Day 30

Read Matthew 11:2-19.

Devotion by: Whitney Miller
Testimony Concerning John the Baptist

In Matthew 11:3, John the Baptist sends his disciples to ask Jesus, “Are you the Messiah we have been expecting?” This is a loaded question. Was Jesus the Messiah they had waited a long time for? Yes! Was He the Messiah they had dreamed up while they were waiting? In a lot of ways, no. There was a disparity between the man people expected to see and the One that had actually come.

Jesus confronts the people’s expectations, the first of them being John the Baptist. He basically says, “Look, you know this guy that was prophesied about? Not the Messiah but the one that’s supposed to come before Him? This is the guy. You may think He’s crazy, but He’s done everything my Father has asked him to do. And I love him for it!” John didn’t look or act the way the people had expected, and Jesus didn’t fit their descriptions either.

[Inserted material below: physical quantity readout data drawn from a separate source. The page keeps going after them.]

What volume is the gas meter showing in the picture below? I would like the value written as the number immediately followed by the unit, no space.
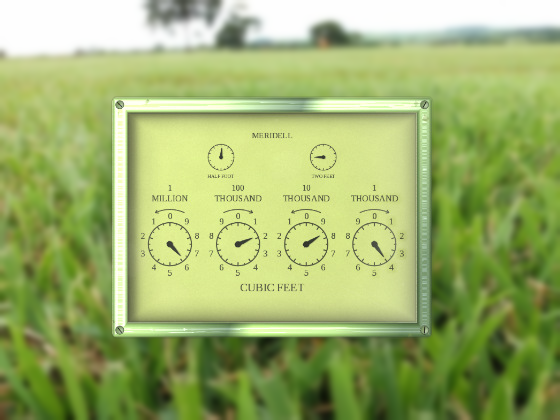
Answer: 618400ft³
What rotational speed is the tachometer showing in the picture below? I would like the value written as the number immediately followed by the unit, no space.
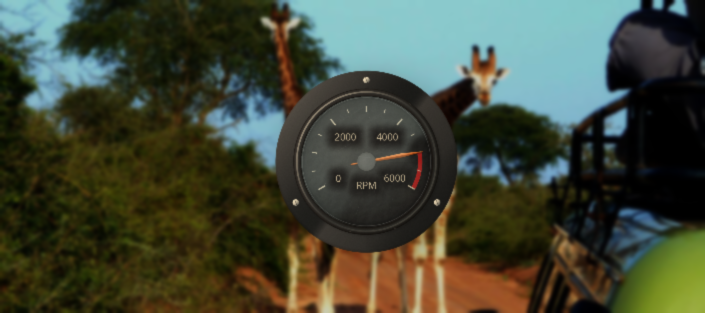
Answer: 5000rpm
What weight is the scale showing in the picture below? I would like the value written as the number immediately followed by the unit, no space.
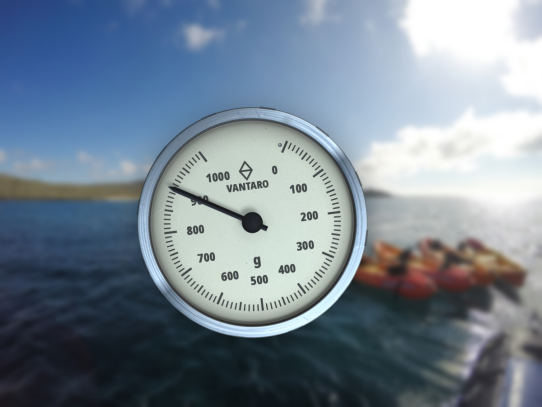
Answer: 900g
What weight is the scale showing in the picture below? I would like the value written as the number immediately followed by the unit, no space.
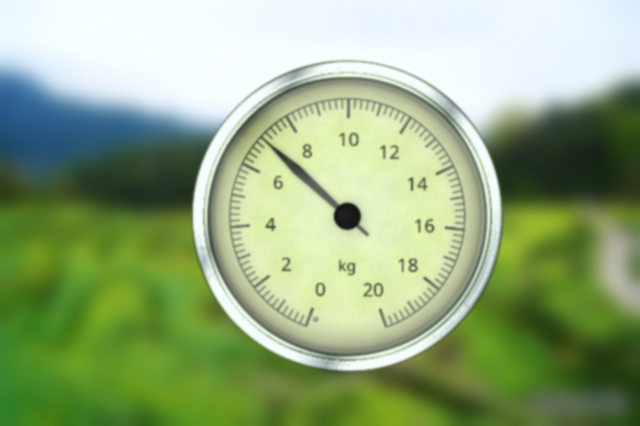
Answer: 7kg
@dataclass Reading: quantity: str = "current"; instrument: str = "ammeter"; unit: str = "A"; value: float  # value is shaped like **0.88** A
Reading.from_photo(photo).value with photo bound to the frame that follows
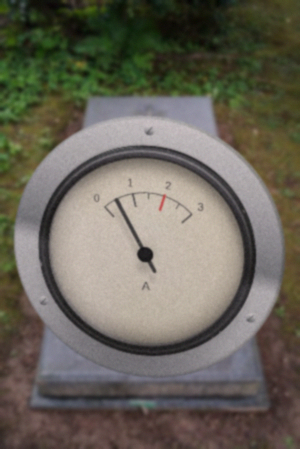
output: **0.5** A
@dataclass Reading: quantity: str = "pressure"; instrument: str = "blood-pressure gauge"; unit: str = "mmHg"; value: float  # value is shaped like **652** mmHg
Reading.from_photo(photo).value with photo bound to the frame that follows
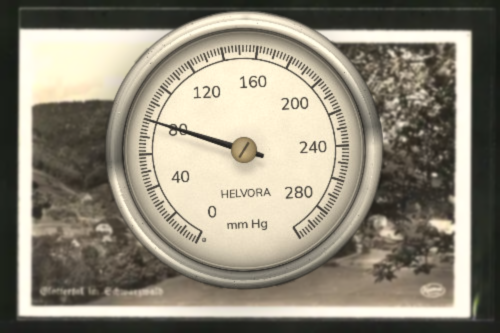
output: **80** mmHg
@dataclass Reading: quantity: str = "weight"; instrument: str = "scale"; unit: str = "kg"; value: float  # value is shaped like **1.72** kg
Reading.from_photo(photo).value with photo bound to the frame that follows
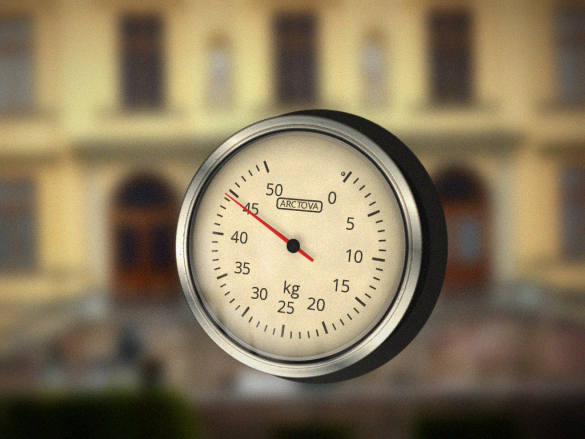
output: **44.5** kg
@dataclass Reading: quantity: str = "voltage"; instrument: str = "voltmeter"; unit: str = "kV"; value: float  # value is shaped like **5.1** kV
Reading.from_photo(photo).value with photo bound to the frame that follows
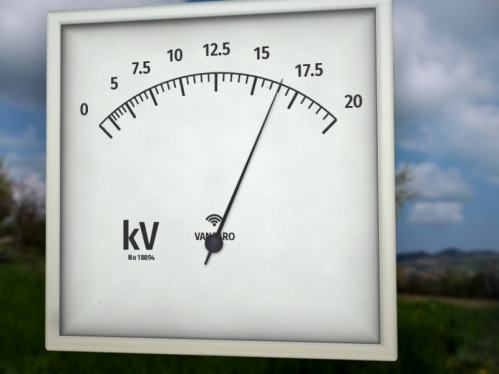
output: **16.5** kV
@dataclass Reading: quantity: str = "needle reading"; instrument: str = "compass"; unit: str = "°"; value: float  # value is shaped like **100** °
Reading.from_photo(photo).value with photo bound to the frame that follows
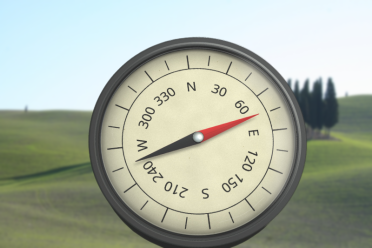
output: **75** °
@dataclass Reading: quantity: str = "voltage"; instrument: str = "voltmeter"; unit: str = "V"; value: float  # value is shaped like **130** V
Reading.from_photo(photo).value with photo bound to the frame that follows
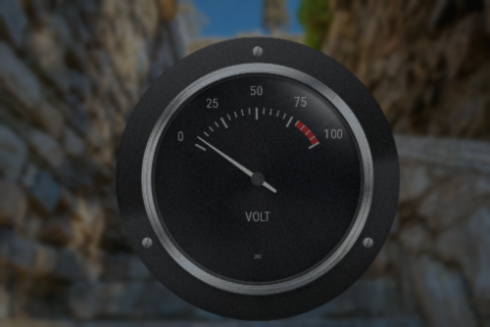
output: **5** V
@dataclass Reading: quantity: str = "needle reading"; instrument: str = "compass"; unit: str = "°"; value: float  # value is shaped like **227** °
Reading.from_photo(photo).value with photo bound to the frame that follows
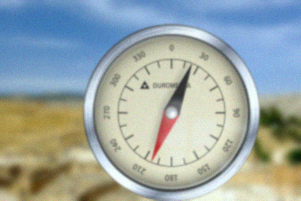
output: **202.5** °
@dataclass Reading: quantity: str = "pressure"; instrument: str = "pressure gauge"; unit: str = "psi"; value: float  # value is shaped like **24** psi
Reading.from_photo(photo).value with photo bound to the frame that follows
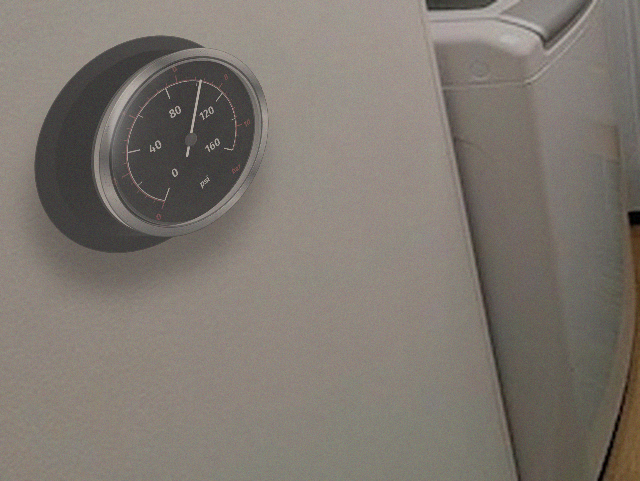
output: **100** psi
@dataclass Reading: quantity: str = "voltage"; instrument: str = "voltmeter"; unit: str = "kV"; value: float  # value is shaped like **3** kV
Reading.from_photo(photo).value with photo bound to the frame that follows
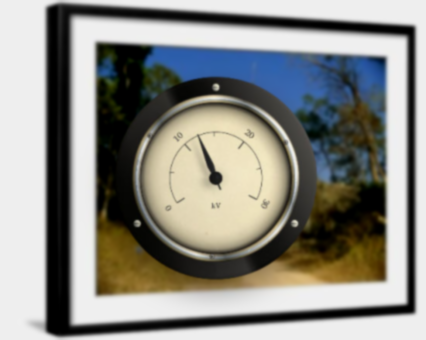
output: **12.5** kV
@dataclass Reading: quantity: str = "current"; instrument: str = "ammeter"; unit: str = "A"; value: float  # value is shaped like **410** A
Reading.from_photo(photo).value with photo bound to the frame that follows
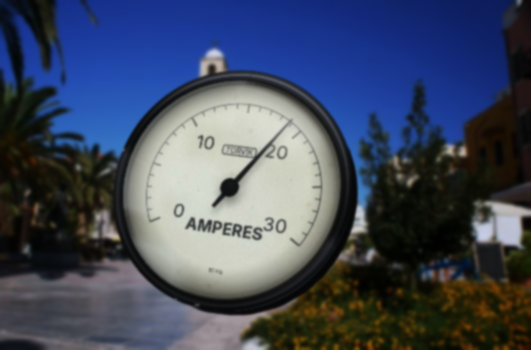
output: **19** A
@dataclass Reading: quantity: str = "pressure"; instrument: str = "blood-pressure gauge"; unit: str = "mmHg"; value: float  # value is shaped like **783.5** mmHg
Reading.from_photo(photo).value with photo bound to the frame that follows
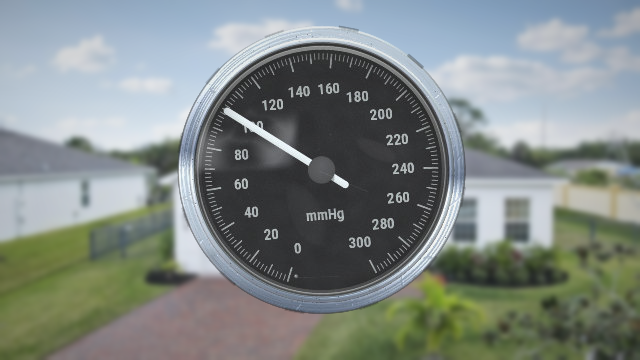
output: **100** mmHg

The people were looking for a literal king that would ride in with trumpets blaring and guns blazing, exalting himself and conquering kingdoms. What they got was a God who stooped, loved, healed and elevated the least worthy among society. In Jesus’ time on earth, He didn’t command armies of men to overthrow governments, but He did command a dead man to come back to life. No other king can do that.

These people were expecting Jesus to be a certain way, so much so that they couldn’t actually see Him for who He is and what He was doing. Are we guilty of that two thousand years later? Do we ask Jesus to dance to the song that we’re playing? Or are we singing a song of praise because our spirits used to be dead and now they’re alive?

Jesus is going to come back with those trumpets blaring and guns blazing but for now, let’s ask for the wisdom and discernment to see the ways that God is moving. Let’s ask Jesus where His heart is and what He wants to do. Instead of throwing accusations when He doesn’t align with our expectations, let’s trust that He has something greater in mind that we wouldn’t even have the audacity to imagine.